A major publishing corporation was planning to merge their digital lines of business with the traditional print media business. Decisions had already been made regarding the departments from the two separate entities that were to be merged, and the key roles that would likely be impacted. The business sought assistance in assessing and addressing the compensation impact of this major organizational and business paradigm shift. The project encompassed all management levels below the C-suite.
Initial efforts focused on understanding and documenting the organizational changes and consequent changes to the scope of responsibilities of the targeted positions. It was critical to identify how the organizational changes would impact the managers’ functional areas of responsibility, size of staff and budget, and how closely aligned was this function to the strategic vision of the corporation (still operational in nature with little change vs. expected to be a significant driver of revenue).
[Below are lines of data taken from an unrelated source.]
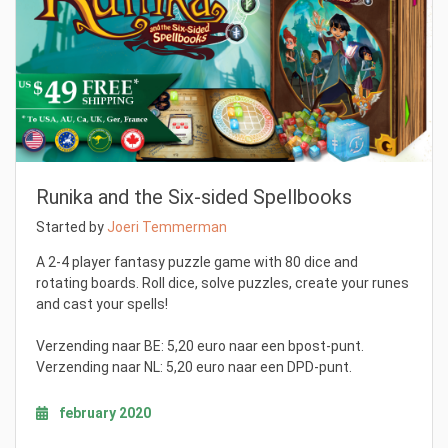
Runika and the Six-sided Spellbooks
Started by
Joeri Temmerman
A 2-4 player fantasy puzzle game with 80 dice and
rotating boards. Roll dice, solve puzzles, create your runes
and cast your spells!
Verzending naar BE: 5,20 euro naar een bpost-punt.
Verzending naar NL: 5,20 euro naar een DPD-punt.
february 2020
A visual representation of the new organizational structure and job hierarchy was developed and confirmed with senior management. Management jobs were then benchmarked to industry compensation surveys to determine the total cash compensation targets, and a gap analysis was performed for the incumbent managers. The analysis was then overlaid with the organizational analysis, and a set of recommendations to either adjust or freeze salaries and bonus targets was presented to the executive team.
Despite the continual moving parts of the organizational change, the hands-on approach which engaged many levels of management to obtain the insights needed for the compensation analysis was a success. Following the study and recommendations, the organization’s Compensation Manager would be able to update the master job hierarchy based on subsequent changes to job assignments and therefore be able to assess whether base and variable pay levels would no longer be consistent with their overall pay program and strategy.